▶ [Record extracts]:
::::

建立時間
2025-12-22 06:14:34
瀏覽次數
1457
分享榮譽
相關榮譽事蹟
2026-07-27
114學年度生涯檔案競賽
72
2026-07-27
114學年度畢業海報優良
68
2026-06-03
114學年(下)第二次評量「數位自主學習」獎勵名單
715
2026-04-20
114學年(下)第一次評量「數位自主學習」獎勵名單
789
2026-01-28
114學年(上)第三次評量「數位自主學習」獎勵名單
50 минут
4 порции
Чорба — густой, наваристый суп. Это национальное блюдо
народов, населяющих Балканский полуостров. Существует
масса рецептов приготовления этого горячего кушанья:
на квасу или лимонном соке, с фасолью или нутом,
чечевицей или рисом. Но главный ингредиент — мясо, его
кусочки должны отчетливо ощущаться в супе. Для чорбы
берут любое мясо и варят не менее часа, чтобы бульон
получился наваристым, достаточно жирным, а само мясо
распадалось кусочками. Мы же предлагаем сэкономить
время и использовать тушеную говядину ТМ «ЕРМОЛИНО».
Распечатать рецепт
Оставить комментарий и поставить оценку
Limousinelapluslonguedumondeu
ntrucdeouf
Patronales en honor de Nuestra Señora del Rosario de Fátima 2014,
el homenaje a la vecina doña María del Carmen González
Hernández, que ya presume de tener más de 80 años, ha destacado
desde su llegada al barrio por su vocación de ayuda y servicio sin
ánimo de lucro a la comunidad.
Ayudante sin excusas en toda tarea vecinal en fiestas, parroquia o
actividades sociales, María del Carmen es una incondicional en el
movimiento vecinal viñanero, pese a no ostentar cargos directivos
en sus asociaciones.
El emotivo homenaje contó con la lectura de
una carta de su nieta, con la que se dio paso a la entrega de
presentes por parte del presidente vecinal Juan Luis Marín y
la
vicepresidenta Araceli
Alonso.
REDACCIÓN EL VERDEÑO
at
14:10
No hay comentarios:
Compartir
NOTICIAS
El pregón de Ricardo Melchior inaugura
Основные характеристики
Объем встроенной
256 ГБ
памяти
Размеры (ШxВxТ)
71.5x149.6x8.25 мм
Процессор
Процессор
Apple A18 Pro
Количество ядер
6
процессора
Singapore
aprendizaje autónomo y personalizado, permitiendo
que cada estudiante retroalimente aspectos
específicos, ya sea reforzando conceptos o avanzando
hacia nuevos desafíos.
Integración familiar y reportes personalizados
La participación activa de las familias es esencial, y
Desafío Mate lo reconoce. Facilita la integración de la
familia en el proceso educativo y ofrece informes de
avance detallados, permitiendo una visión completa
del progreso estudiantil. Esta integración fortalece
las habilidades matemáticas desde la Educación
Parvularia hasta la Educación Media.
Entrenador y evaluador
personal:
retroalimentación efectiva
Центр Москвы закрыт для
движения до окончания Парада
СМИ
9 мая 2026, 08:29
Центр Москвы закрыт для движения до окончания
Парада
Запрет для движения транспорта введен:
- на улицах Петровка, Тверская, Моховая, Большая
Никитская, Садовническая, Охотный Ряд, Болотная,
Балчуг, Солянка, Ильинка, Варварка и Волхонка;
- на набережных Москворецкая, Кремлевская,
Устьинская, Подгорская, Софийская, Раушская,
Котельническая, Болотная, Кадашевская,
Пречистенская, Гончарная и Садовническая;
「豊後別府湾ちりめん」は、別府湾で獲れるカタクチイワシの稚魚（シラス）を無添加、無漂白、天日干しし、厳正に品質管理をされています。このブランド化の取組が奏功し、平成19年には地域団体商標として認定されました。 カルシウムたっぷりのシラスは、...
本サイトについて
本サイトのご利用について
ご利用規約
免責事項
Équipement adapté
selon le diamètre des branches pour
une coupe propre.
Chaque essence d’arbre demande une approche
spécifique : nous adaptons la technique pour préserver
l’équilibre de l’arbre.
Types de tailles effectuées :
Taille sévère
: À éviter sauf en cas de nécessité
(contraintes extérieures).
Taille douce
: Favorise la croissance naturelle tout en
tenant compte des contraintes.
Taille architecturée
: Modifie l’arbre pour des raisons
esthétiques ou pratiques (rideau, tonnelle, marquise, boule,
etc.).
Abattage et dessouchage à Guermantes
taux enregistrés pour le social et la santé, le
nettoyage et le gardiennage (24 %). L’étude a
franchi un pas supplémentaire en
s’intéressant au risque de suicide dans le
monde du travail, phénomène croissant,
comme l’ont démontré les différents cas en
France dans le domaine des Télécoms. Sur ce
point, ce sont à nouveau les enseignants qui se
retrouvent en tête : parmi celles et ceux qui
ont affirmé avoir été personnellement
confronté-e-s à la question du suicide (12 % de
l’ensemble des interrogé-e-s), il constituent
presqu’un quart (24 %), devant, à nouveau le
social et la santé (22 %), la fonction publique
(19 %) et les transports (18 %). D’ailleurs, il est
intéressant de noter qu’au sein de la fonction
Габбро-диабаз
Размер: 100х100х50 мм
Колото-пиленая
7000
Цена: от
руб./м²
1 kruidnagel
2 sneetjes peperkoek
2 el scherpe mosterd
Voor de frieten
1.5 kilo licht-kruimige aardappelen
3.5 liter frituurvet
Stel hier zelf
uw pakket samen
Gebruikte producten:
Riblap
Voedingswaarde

::::

▶ [Required work]:
What you return must be an exact retyping of the lines above starting at the line with "Запрет для движения" and ending at the line with "une coupe propre.", and nothing besides.

▶ [Result for this exercise]:
Запрет для движения транспорта введен:
- на улицах Петровка, Тверская, Моховая, Большая
Никитская, Садовническая, Охотный Ряд, Болотная,
Балчуг, Солянка, Ильинка, Варварка и Волхонка;
- на набережных Москворецкая, Кремлевская,
Устьинская, Подгорская, Софийская, Раушская,
Котельническая, Болотная, Кадашевская,
Пречистенская, Гончарная и Садовническая;
「豊後別府湾ちりめん」は、別府湾で獲れるカタクチイワシの稚魚（シラス）を無添加、無漂白、天日干しし、厳正に品質管理をされています。このブランド化の取組が奏功し、平成19年には地域団体商標として認定されました。 カルシウムたっぷりのシラスは、...
本サイトについて
本サイトのご利用について
ご利用規約
免責事項
Équipement adapté
selon le diamètre des branches pour
une coupe propre.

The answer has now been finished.